I remember the original thread, I’m pretty sure I said move, because of the better location. Checks - I did indeed. Now it turns out the location (i.e. length/ease of commute) isn’t as great as you thought. Not only that, the living conditions are pretty bad - I got as far as point 1 of your OP and immediately thought “move”. Points 2-5 did nothing to change this conclusion.

However, your subsequent posts really worry me, if I’m honest. I’m afraid I’m somewhat going to take you up on your offer in your last post before this one. I don’t think you’re a moron, but have to question how likely it is that things will turn out well for you. I greatly admire those who take risks to set up their own business, as it’s something I could never do myself. But if I did, before I started I would want enough savings to cover about double the costs I expected to incur before turning a profit. It reads like you weren’t lucky enough to have that, rather you had a small amount of capital and are now trying to fund the business with what you have left over from your monthly income, which itself is not steady or necessarily reliable. And to manage even that you are forced to live in a horrible situation. I also assume you have no further savings and/or lines of credit you can use to help the business.

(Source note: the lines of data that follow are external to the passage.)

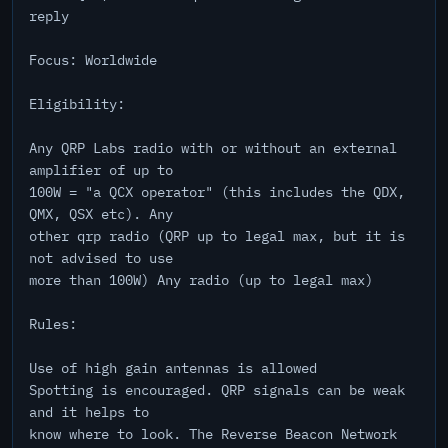
reply
Focus: Worldwide
Eligibility:
Any QRP Labs radio with or without an external
amplifier of up to
100W = "a QCX operator" (this includes the QDX,
QMX, QSX etc). Any
other qrp radio (QRP up to legal max, but it is
not advised to use
more than 100W) Any radio (up to legal max)
Rules:
Use of high gain antennas is allowed
Spotting is encouraged. QRP signals can be weak
and it helps to
know where to look. The Reverse Beacon Network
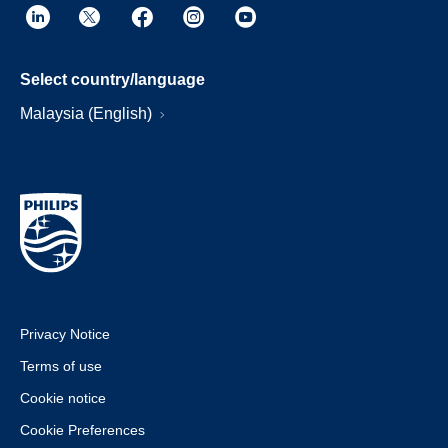
Select country/language
Malaysia (English)
Privacy Notice
Terms of use
Cookie notice
Cookie Preferences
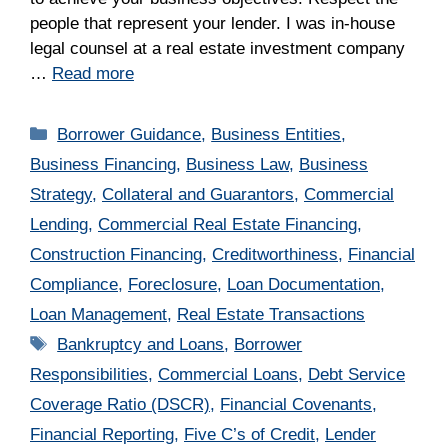
people that represent your lender. I was in-house
legal counsel at a real estate investment company
…
Read more
Categories
Borrower Guidance
,
Business Entities
,
Business Financing
,
Business Law
,
Business
Strategy
,
Collateral and Guarantors
,
Commercial
Lending
,
Commercial Real Estate Financing
,
Construction Financing
,
Creditworthiness
,
Financial
Compliance
,
Foreclosure
,
Loan Documentation
,
Loan Management
,
Real Estate Transactions
Tags
Bankruptcy and Loans
,
Borrower
Responsibilities
,
Commercial Loans
,
Debt Service
Coverage Ratio (DSCR)
,
Financial Covenants
,
Financial Reporting
,
Five C’s of Credit
,
Lender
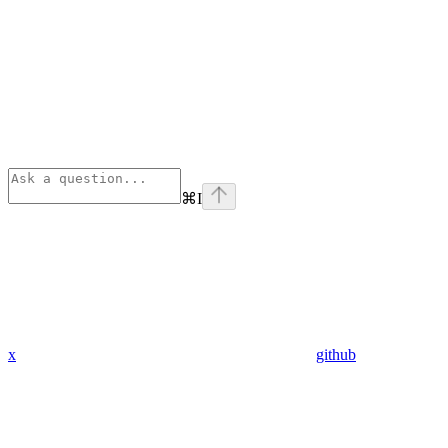
⌘
I
x
github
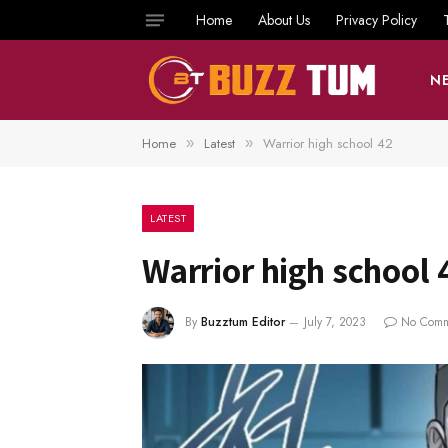
Home
About Us
Privacy Policy
N
Home
Latest
Warrior high school 42
»
»
LATEST
Warrior high school 
By
Buzztum Editor
July 7, 2023
No Comm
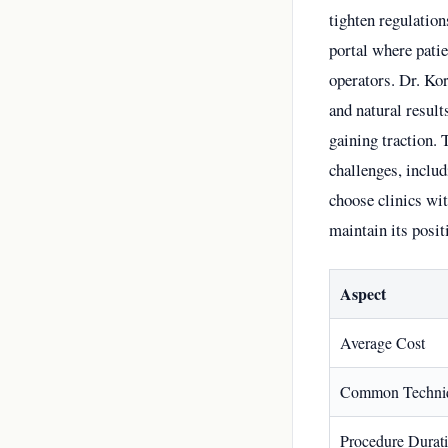
tighten regulation
portal where patie
operators. Dr. Ko
and natural resul
gaining traction. 
challenges, includ
choose clinics wit
maintain its posit
Aspect
Average Cost
Common Techni
Procedure Durat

That being the case, my advice would be to move to the nicer apartment, and work damn hard at the tutoring to ensure you have enough money each month for your increased living costs. If you are lucky, the better living situation will free up a bit of extra time for you to work on the business. If you are very lucky, you will have a really good couple of months of tutoring that will allow you to give the business that little bit of extra capital to get it over the line.

Don’t think about travelling next summer - assuming you get that far, spend downtime when you have little tutoring work on improving the prospects for your other business.

Finally, if the business is such a good prospect but just needs a bit more investment, why won’t a local bank lend it the money? To be perfectly honest, if I were a good enough friend of yours to lend you anything (either to help you out with housing or to invest in the business), I wouldn’t expect to ever see any returns.

Sorry this is all so harsh, but you did ask for it. I really do wish you luck and hope it works out for you.

My advice: Quit thinking about reasons not to move out. Every time a negative thought presents itself, push that aside and focus on what you need to do instead. Decide to move out and then figure out how to make it happen. For example, don’t say “there aren’t many other people looking for roommates”. Go out and find people who are!!

If you can do that, you will also have a better chance of making your business succeed, because you need the same attitude there.

I would move… away from NYC altogether. For less than 1500 a month, you could own this house where I live. 2200 square feet, 3 bedrooms, a garage and a quarter acre. What’s sad is that my town is expensive for the area. Cities suck.